A primary objective for Flaccavento is to get the pharmaceutical industry to negotiate prescription drug prices for Medicare Part D that would result in substantial savings for seniors’ and the government.
The 9th district is heavy in the coal industry and the ACA will greatly help miners he said. It was another benefit that is not well known. “Coal miners get what’s called the 15-year rule,” he said. It states that a miner with at least fifteen years of underground coal mine employment or surface mine work with similar dust exposure who has a totally disabling lung impairment but a negative chest x-ray is entitled to the presumption that the disability is due to pneumoconiosis.
The Black Lung Benefits Act applies to both miners and widows in the ACA. A widow is automatically entitled to benefits if the miner had been awarded benefits at the time of his death.

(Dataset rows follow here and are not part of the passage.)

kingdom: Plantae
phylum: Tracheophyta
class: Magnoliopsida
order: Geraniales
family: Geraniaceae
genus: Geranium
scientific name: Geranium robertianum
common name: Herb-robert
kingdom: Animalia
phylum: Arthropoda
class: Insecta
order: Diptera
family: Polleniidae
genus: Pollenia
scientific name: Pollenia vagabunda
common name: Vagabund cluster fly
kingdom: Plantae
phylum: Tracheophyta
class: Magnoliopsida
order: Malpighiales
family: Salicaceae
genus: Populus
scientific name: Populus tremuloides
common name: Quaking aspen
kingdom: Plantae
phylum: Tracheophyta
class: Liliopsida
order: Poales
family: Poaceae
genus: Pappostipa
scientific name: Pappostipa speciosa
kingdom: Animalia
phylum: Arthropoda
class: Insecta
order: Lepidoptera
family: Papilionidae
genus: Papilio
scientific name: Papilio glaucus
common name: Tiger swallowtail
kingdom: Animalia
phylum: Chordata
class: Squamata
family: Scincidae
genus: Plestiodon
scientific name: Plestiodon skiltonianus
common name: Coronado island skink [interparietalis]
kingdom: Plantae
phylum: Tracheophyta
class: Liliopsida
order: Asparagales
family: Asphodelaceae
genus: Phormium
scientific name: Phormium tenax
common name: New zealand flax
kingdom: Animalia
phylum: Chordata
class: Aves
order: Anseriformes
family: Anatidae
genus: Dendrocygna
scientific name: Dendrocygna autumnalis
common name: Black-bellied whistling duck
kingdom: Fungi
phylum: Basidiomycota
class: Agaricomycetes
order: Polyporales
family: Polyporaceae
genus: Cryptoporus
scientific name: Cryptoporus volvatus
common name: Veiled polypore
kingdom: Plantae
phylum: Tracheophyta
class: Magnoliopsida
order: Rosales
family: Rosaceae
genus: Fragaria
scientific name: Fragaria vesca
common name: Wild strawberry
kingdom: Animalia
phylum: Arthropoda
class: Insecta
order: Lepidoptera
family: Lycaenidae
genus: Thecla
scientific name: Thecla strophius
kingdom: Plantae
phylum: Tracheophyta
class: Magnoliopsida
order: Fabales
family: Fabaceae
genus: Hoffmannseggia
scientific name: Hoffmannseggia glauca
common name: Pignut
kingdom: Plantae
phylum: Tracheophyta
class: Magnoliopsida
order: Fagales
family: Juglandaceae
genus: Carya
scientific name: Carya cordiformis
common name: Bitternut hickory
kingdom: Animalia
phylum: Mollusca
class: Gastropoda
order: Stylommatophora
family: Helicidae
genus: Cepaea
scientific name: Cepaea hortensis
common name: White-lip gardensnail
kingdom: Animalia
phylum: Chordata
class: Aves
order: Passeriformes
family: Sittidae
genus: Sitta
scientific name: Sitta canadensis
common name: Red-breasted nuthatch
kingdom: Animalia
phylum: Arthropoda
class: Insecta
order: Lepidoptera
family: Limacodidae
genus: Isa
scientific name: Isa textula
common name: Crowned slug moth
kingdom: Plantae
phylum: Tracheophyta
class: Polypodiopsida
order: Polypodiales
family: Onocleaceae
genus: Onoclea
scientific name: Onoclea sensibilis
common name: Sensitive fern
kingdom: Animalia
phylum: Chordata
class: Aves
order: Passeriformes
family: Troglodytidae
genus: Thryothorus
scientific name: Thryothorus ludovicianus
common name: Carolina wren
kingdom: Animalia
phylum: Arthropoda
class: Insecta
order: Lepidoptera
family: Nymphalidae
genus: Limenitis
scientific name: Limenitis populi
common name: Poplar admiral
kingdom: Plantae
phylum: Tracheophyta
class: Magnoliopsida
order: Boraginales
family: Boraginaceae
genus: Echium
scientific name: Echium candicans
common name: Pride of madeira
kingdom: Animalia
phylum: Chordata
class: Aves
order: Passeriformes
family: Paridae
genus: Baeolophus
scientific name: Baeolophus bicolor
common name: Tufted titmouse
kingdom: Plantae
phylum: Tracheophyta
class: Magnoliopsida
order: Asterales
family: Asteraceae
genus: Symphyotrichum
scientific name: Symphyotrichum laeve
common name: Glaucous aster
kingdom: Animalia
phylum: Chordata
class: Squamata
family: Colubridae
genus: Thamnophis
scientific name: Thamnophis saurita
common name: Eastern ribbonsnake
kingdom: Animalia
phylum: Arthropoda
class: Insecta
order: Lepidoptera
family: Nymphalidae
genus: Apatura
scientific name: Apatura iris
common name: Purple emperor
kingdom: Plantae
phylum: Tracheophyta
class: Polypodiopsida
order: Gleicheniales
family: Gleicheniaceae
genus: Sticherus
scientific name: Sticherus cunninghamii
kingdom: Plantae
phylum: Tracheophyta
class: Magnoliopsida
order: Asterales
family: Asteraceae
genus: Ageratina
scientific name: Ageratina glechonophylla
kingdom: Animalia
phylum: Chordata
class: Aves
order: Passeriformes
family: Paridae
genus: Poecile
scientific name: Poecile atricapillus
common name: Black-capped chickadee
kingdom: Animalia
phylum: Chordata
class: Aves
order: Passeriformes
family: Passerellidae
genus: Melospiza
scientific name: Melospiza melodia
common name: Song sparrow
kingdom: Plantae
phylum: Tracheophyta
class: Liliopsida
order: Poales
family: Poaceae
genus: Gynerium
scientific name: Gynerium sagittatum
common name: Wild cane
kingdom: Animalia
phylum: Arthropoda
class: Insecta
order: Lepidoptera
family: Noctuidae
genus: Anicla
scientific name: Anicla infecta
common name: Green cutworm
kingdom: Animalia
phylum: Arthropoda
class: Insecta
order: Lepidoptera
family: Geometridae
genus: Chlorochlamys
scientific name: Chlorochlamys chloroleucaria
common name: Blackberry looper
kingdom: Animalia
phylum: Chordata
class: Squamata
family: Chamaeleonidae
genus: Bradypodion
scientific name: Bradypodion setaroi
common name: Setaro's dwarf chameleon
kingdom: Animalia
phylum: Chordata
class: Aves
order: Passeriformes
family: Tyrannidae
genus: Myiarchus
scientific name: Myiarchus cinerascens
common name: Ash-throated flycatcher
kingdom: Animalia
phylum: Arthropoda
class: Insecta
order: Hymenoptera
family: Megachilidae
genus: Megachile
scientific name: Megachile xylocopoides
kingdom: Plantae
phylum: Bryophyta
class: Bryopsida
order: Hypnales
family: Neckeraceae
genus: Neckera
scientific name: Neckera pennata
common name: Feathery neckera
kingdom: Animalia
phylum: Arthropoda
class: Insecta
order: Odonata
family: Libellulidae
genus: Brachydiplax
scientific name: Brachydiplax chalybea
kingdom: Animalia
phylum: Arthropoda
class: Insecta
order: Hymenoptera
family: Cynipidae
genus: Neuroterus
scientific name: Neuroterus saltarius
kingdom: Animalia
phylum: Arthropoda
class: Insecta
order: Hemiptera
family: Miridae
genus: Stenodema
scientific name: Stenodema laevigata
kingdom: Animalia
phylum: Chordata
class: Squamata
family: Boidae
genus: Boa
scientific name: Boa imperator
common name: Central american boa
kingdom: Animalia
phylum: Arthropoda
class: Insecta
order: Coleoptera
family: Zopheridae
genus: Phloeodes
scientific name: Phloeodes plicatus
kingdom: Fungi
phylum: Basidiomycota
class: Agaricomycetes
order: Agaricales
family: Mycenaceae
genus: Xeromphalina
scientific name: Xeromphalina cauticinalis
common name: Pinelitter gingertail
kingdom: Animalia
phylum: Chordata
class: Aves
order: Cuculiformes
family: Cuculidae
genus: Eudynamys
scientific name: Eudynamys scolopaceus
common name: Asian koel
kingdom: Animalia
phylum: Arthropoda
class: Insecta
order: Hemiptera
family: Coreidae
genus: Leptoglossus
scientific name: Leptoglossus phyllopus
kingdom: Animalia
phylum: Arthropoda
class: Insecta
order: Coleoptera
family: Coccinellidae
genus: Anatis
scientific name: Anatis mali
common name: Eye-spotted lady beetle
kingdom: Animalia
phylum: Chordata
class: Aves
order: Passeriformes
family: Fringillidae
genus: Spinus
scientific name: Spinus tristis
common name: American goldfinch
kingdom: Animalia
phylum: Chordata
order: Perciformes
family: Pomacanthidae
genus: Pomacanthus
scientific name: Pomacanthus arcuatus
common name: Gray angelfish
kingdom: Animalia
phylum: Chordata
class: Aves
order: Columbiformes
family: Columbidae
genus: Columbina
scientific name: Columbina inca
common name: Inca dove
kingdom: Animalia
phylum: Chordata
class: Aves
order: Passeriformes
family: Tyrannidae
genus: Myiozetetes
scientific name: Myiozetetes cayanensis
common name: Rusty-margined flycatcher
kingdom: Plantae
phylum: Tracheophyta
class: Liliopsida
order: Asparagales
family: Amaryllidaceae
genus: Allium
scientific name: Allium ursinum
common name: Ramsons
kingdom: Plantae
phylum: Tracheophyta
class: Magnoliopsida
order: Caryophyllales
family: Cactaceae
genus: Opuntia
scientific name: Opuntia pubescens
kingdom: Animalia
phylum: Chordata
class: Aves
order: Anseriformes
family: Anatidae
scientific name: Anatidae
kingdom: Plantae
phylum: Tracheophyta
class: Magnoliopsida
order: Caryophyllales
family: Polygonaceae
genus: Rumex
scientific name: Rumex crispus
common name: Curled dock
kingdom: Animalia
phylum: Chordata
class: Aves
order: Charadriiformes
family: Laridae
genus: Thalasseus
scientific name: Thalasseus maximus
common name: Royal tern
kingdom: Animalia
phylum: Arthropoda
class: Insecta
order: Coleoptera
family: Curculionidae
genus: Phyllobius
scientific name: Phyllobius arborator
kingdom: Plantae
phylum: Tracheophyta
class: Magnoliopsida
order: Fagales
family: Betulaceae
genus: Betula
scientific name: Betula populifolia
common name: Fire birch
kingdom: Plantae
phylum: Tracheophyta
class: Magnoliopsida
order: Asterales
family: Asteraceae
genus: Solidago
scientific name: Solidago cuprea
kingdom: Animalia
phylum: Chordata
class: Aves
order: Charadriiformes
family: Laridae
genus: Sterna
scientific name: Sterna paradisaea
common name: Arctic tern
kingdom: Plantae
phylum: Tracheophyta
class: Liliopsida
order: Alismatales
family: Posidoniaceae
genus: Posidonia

The coal operator can rebut the presumption through only two ways: by proving the miner did not have pneumoconiosis or by proving the miner’s disabling impairment was not due to his coal mine employment. “Some of the coal miners would literally go to their graves trying to get disability benefits,” said Flaccavento. “With this amendment if they have advanced stage restrictive lung disease and you’ve been in the mines at least 15 years you’re automatically approved and the company has to disprove.”
Flaccavento lashed into Griffith’s comment that no major bills will be taken up prior to the election. Sequestration looms, as does the expiration of the Bush-era tax cuts on January 1, 2013. Sequestration came about when the super committee could not agree on $1.2 trillion of additional spending cuts resulting in nine percent cuts across the board including defense and Medicare payments to providers. Social Security is exempt.
“My opponent says he hoped some things would get done,” said Flaccavento. “As Congressman, I won’t just hope. I will get things done for southwest Virginia.”
“I’m also curious as to why we haven’t heard my opponent talk about jobs,” he said. “It might be because in two years in Congress, he hasn’t introduced or even voted for a single piece of legislation to help working-class and middle-class families. I’ve worked to build strong local economies for the past 30 years, and after I’m elected I will continue to help put the Ninth District back to work.”